The conduct in the action involved payments by majority owned subsidiary PT Asuransi Allianz Ultama beginning in 2001 and continuing until 2008 to Indonesian officials to obtain and retain insurance business. Initially, the Marketing Manager at Ultama made payments from a special purpose bank account opened years earlier for a legitimate purpose with a local Indonesian broker years. The manager received approval from Ultama management to use the account to make the payments to obtain or retain business.

The improper payments were made by disguising them as part of the policy premium. To implement this system the premium was divided into two segments. One was the actual premium while the other part was for the foreign official. When the entire premium was paid, the Ultama manager had the second portion transferred to the special purpose bank account and paid to the official. Allianz was not aware of these payments because, according to the Order, its internal controls were not effective.

In 2005 Allianz received a complaint through its whistleblower hotline regarding the special purpose account. Internal audit examined the issue, focused largely on whether money had been misappropriated. Eventually the examination was concluded and the account ordered closed without determining the purpose for the payments.
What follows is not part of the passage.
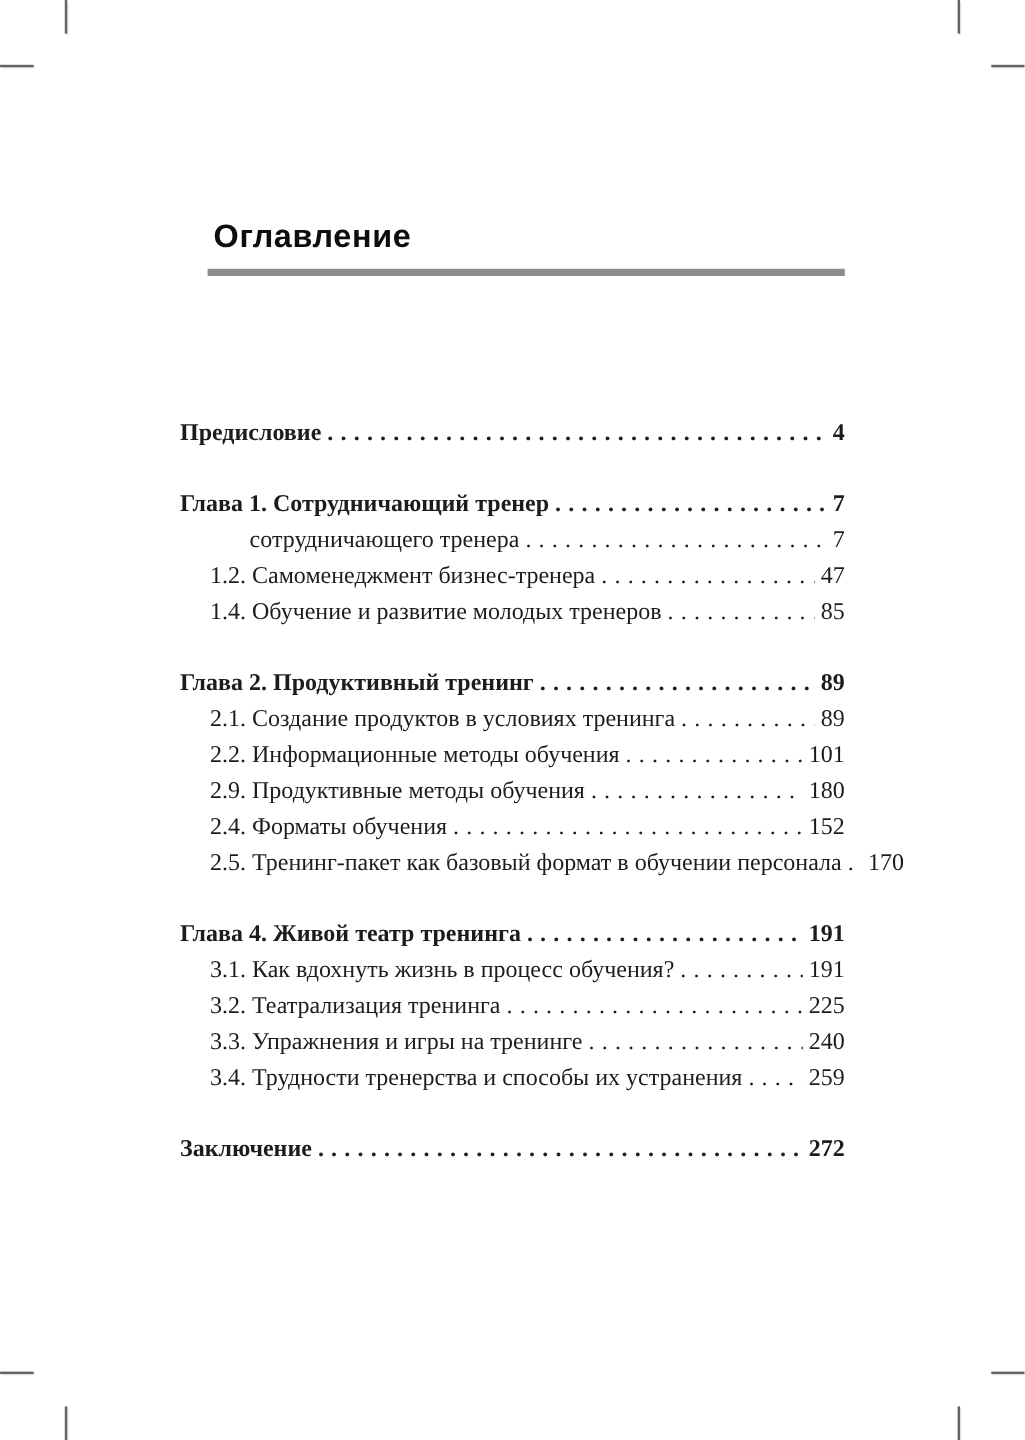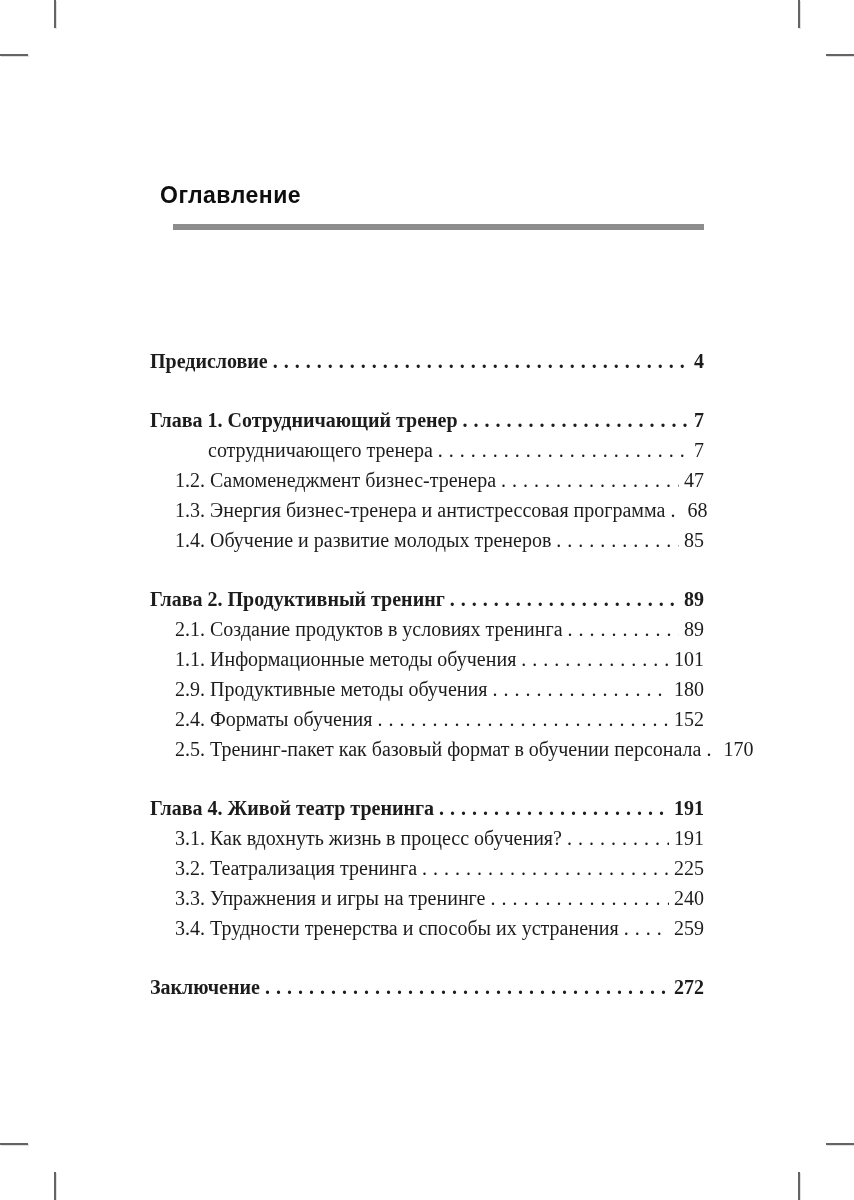"Оглавление" .title { font-size: 23px -> 27px; left: 160px -> 178px }
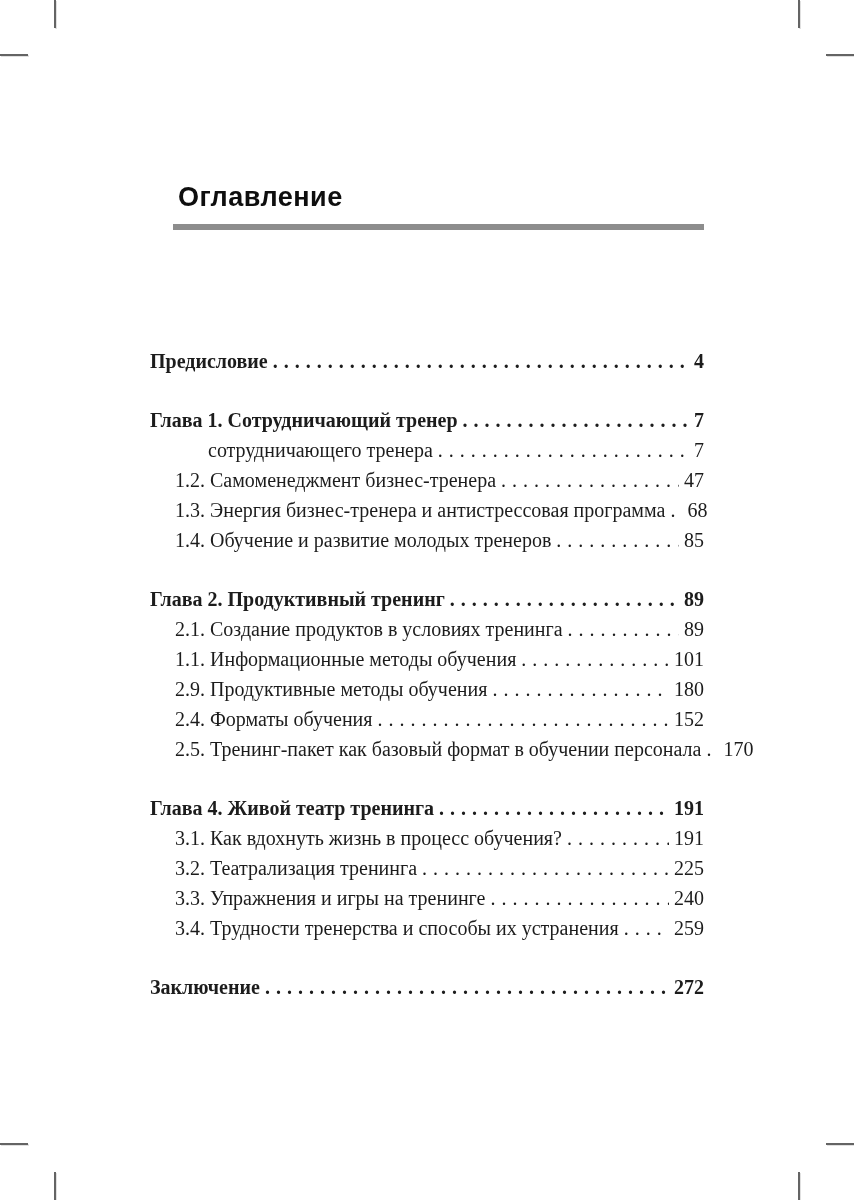"1.3. Энергия бизнес-тренера и" div.entry { html: <div> <span>1.3. Энергия бизнес-тренера и антистрессовая программа</span> <span></span> <span>68</span> </div> -> none }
Despite the directive to close the account the Marketing Manager continued to use it from 2005 through 2008 with the agreement of the Ultama’s management. While the Marketing Manager utilized various ways to make the payments none were detected by the parent company, further illustrating its flawed internal controls, according to the Order.

In 2009 there was a second whistleblower complaint at the parent company. Counsel was retained to investigate. The matter was not reported to the SEC. The next year, however, another whistleblower complaint was made. This time it was lodged with the Commission. The staff investigation uncovered 295 government insurance contracts obtained or retained through the payment of about $650,626 to Indonesian government officials from 2001 through 2008.
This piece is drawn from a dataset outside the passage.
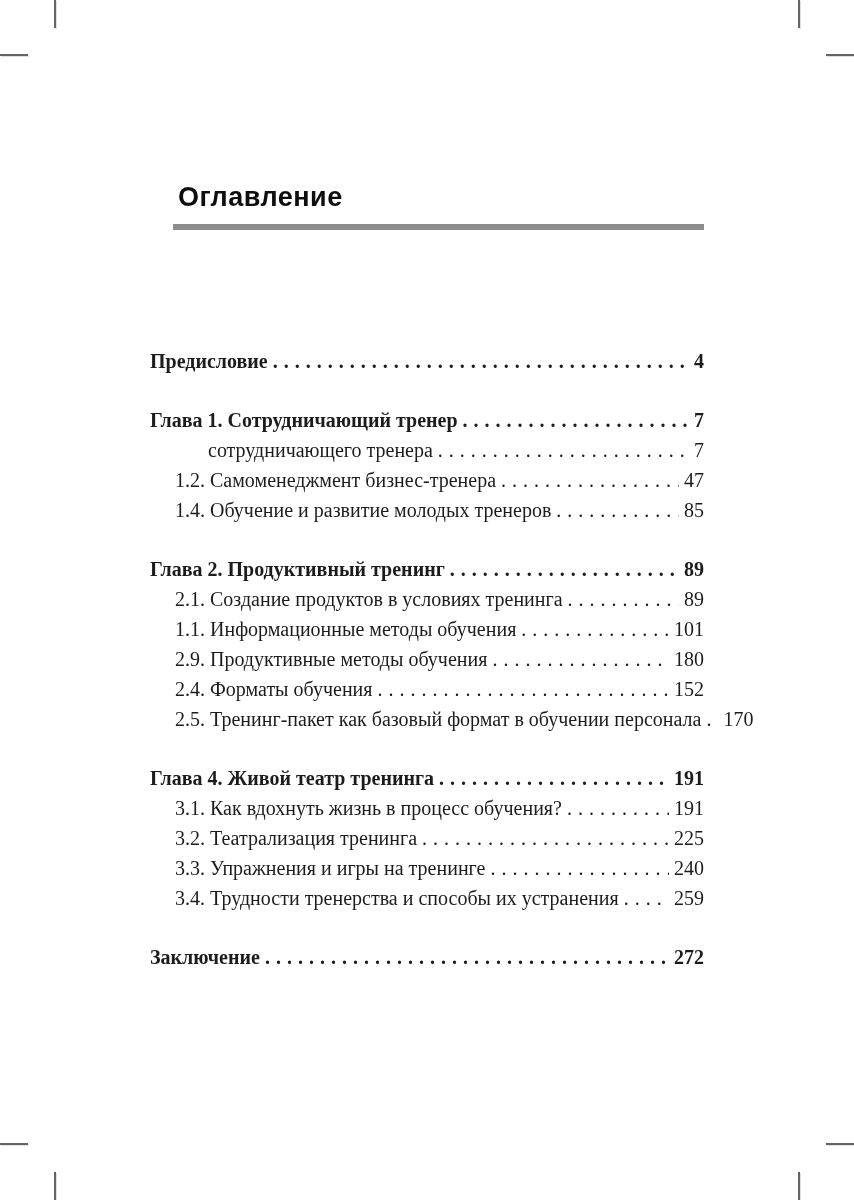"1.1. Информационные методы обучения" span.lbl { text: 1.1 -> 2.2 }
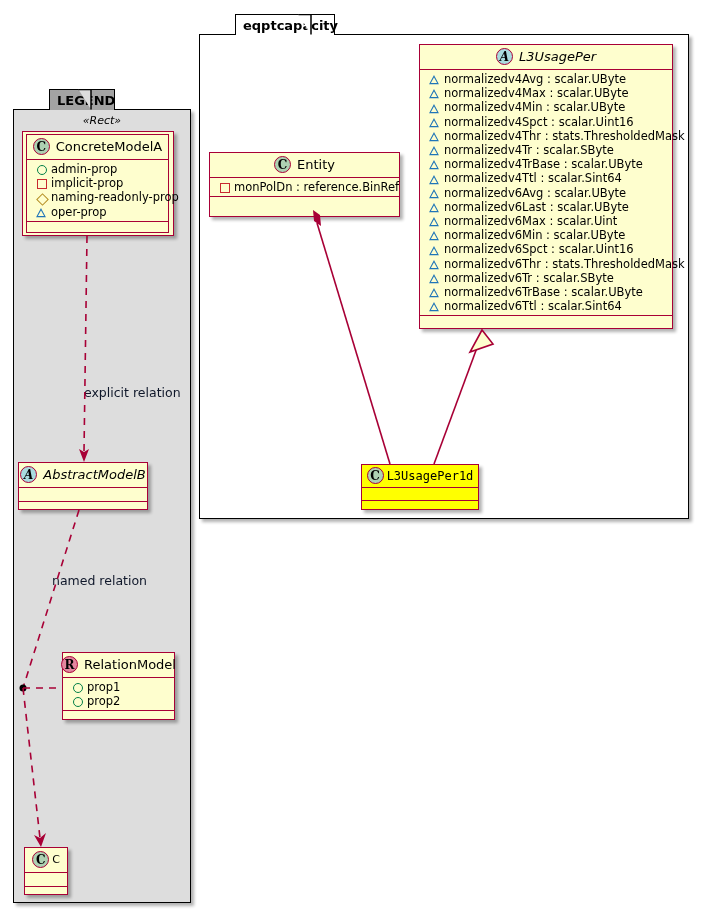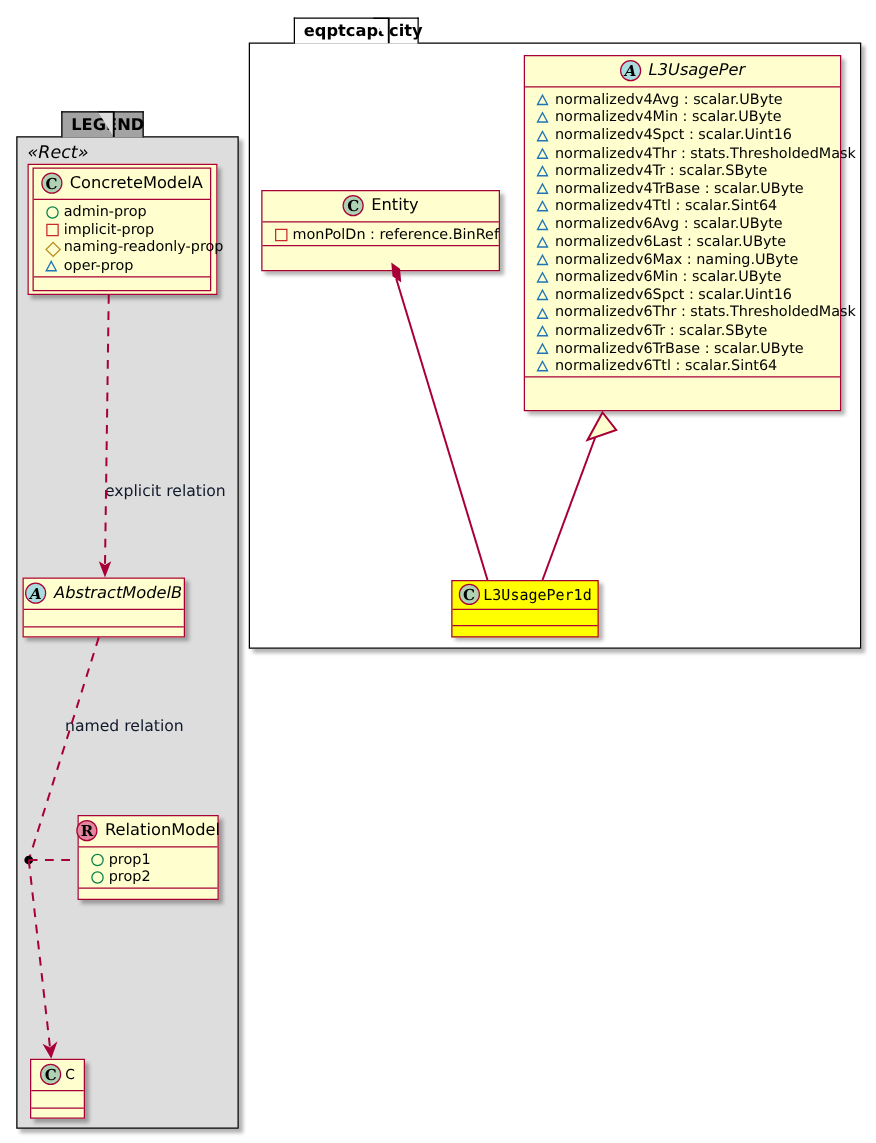"normalizedv4Max : scalar.UByte" div.attr-row { html: none -> <div> <span><svg> <path></path> </svg></span> <span>normalizedv4Max : scalar.UByte</span> </div> }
Over the course of the investigation the cooperation of the company, which changed counsel, improved according to the Order. A footnote indicates that Allianz did report that another German entity in which it had invested was under inquiry for tax issues in Germany. None of the issues involved government projects or payments to foreign officials. The Order alleges violations of Exchange Ac Sections 13(b)(2)(A) and 13(b)(2)B).

The company settled with the Commission, consenting to the entry of a cease and desist order based on the Sections cited in the complaint. It also agreed to pay disgorgement of $5,315,649, prejudgment interest and a civil penalty equal to the amount of the disgorgement.